Given an ordinary differential equation, I read the definition of a solution (http://tutorial.math.lamar.edu/Classes/DE/Definitions.aspx)
A solution to a differential equation on an interval $\alpha<t<\beta$ is any function which satisfies the differential equation in question on the interval $\alpha<t<\beta$.

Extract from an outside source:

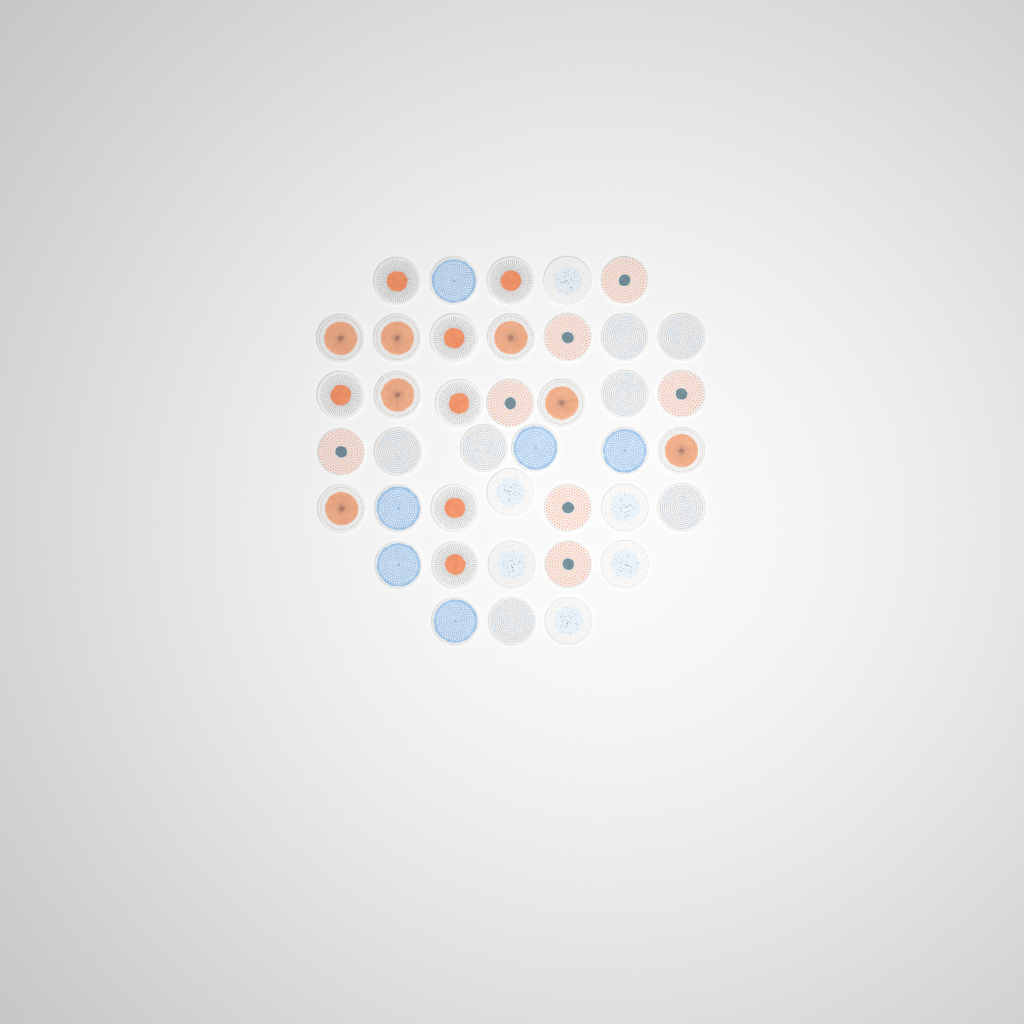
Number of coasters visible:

My question is why did we specify in the definition that it would be an interval (and not a disjoint union of intervals for example) and also why the interval is open? is there a problem in defining a solution over a closed interval? thanks for your help!
Best Answer
It's mildly annoying to define exactly what the derivative of a function is at $a$ and $b$, if the function is only defined on $[a, b]$, due to the definition of the derivative involving a (two-sided) limit. You can just take a one-sided limit, but here's a specific type of nuisance that might arise. Say you have some ODE $f'(t)=u(f(t), t)$. And suppose some function $f$ is defined on $(a, b+\epsilon)$, and its restriction to $(a, b]$ is a solution to the ODE, meaning the left-hand derivative of $f$ at $b$ is $u(f(b), b)$. What if $f$ is actually non-differentiable at $b$, because the difference quotient at $b$ has a different right-hand limit to its left-hand limit? What if the right-hand derivative of $f$ at $b$ does not satisfy the ODE? Do we really want to say that $f$ solves the ODE on $(a, b]$?
It's just not worth dealing with this kind of irritation in an intro class. It's easier to just say that $f$ solves the ODE on $(a, b)$, and then if for some particular ODE there is some interesting phenomenon happening at the end-points of the interval, investigating them as a special case.